Kurden gegen PKK
Kurden über HDP: „Ihre Kinder bereisen Europa, während unsere verschleppt werden“

Diyarbakir – Die Wut der Kurden auf die PKK-nahe Partei HDP wird immer größer. Was mit dem mutigen Schritt einer kurdischen Mutter im vergangenen Monat begann, entwickelt sich zu einer Bewegung. Immer mehr Kurden trauen sich, ihren Unmut gegen die HDP-Partei und die Terrororganisation PKK auszusprechen. Weitere kurdische Familien schlossen sich am Mittwoch dem Sitzstreik vor dem Büro der HDP in Diyarbakir an. „Als sie meine Tochter [Songul] entführten, war sie 15 Jahre alt und seitdem habe ich nichts mehr von ihr gehört“, sagte Fatma Akkus, eine der Mütter die sich kürzlich dem Streik angeschlossen haben, gegenüber Reportern. Die Terrororganisation habe ihre Tochter vor fünf Jahren einer Gehirnwäsche unterzogen und sie mitgenommen. so Akkus. „Ich habe die Nachrichten über den Beitritt meiner Tochter zur Terrorgruppe in den sozialen Medien gesehen“, sagte Akkus und bekräftigte ihre Unterstützung für die protestierenden Mütter. Mehmet Karaman, ein weiterer Kurde der sich dem Streik angeschlosen hat, habe seinen 18-jährigen Sohn vor 22 Jahren an die PKK verloren. „Ich will einfach nur von meinem Sohn hören“, sagte Kahraman und fügte hinzu, dass er auf den Tod seines Sohnes vorbereitet sei. „Es zerreißt mir einfach das Herz.
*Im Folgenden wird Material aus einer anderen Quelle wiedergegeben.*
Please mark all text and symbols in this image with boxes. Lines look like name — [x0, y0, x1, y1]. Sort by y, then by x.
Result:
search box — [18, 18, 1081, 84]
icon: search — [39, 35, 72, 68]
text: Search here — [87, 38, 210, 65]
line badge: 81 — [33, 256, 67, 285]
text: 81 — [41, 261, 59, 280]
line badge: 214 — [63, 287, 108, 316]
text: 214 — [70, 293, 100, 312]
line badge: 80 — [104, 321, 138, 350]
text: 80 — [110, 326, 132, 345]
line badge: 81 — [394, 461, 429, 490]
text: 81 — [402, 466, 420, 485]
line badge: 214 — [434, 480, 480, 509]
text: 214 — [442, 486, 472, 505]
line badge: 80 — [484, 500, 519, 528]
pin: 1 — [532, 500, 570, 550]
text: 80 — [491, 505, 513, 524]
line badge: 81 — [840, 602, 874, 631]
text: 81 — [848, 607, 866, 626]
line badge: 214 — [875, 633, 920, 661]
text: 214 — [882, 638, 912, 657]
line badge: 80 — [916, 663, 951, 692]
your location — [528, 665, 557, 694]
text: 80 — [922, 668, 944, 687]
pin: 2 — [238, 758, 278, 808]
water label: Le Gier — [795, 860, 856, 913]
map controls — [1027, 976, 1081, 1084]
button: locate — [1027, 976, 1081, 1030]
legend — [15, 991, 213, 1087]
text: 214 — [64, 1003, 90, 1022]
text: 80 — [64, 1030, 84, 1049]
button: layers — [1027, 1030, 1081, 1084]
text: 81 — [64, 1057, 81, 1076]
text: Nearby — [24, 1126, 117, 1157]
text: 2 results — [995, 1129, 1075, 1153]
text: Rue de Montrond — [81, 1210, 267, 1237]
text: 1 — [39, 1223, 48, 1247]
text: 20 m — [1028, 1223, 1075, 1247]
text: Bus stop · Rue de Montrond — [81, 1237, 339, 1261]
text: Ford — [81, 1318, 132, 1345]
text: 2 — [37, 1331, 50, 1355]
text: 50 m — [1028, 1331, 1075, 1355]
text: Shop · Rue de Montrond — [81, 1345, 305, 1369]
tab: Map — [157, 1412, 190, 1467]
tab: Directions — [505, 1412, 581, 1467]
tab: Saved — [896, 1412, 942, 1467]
Es ist jetzt 22 Jahre her und es ist immer noch nicht einfach,“ so Karaman. „Ihre Kinder reisen durch Europa, während unsere entführt werden. Wenn sie wollten, könnten sie unsere Kinder zurückbringen“, sagen Halime Sehitoglu und Macide Uslu, zwei Tanten der entführten Kinder, die sich ebenfalls für ihre Neffen dem Sitzstreik anschlossen. Gemeint sind die Politiker der oppositionellen HDP. Im August hatte Hatice Akar vor dem Provinzbüro der HDP in Diyarbakır einen Sitzstreik begonnen und verbrachte auch die Nächte vor dem Gebäude. Alles was sie wollte, war die Rückkehr ihres Sohnes. Trotz ihrer Erschöpfung hatte sie gesagt, sie werde mit ihrem Protest nicht aufhören. Laut Akar war ihr Sohn in die Berge verschleppt worden. „Mein Sohn betrat das HDP-Provinzbüro und kam nicht mehr heraus“, so Akar gegenüber Medien. Etwa eine Woche später konnte sie ihren 21-jährigen Sohn wieder in die Arme schließen.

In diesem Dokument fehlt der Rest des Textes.